(Task)
Quote each of the following lines verbatim, keeping every character, spelling, and space unchanged.

───── Data supplied ─────

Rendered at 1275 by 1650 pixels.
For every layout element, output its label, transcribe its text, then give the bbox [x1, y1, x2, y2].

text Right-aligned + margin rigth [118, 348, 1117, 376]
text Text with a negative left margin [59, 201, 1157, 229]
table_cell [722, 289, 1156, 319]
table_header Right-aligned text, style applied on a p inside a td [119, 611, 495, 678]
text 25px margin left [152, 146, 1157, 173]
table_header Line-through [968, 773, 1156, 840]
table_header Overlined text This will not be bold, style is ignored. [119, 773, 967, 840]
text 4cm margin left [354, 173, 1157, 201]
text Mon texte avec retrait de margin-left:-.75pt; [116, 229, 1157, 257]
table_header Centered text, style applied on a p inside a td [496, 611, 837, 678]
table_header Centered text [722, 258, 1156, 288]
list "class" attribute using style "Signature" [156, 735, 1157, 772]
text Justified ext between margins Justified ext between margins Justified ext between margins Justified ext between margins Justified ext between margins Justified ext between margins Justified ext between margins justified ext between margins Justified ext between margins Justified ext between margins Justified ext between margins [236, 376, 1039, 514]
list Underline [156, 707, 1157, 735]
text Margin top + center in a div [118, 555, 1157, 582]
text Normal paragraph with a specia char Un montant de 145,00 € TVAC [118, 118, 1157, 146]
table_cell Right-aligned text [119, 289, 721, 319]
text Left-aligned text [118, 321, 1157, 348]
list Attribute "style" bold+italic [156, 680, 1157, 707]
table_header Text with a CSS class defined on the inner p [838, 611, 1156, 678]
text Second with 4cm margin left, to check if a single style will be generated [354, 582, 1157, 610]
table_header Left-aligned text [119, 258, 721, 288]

─────

(The output)
Rendered at 1275 by 1650 pixels.
For every layout element, output its label, transcribe its text, then give the bbox [x1, y1, x2, y2].

text Right-aligned + margin rigth [118, 348, 1117, 376]
text Text with a negative left margin [59, 201, 1157, 229]
table_cell [722, 289, 1156, 319]
table_header Right-aligned text, style applied on a p inside a td [119, 611, 495, 678]
text 25px margin left [152, 146, 1157, 173]
table_header Line-through [968, 773, 1156, 840]
table_header Overlined text This will not be bold, style is ignored. [119, 773, 967, 840]
text 4cm margin left [354, 173, 1157, 201]
text Mon texte avec retrait de margin-left:-.75pt; [116, 229, 1157, 257]
table_header Centered text, style applied on a p inside a td [496, 611, 837, 678]
table_header Centered text [722, 258, 1156, 288]
list "class" attribute using style "Signature" [156, 735, 1157, 772]
text Justified ext between margins Justified ext between margins Justified ext between margins Justified ext between margins Justified ext between margins Justified ext between margins Justified ext between margins justified ext between margins Justified ext between margins Justified ext between margins Justified ext between margins [236, 376, 1039, 514]
list Underline [156, 707, 1157, 735]
text Margin top + center in a div [118, 555, 1157, 582]
text Normal paragraph with a specia char Un montant de 145,00 € TVAC [118, 118, 1157, 146]
table_cell Right-aligned text [119, 289, 721, 319]
text Left-aligned text [118, 321, 1157, 348]
list Attribute "style" bold+italic [156, 680, 1157, 707]
table_header Text with a CSS class defined on the inner p [838, 611, 1156, 678]
text Second with 4cm margin left, to check if a single style will be generated [354, 582, 1157, 610]
table_header Left-aligned text [119, 258, 721, 288]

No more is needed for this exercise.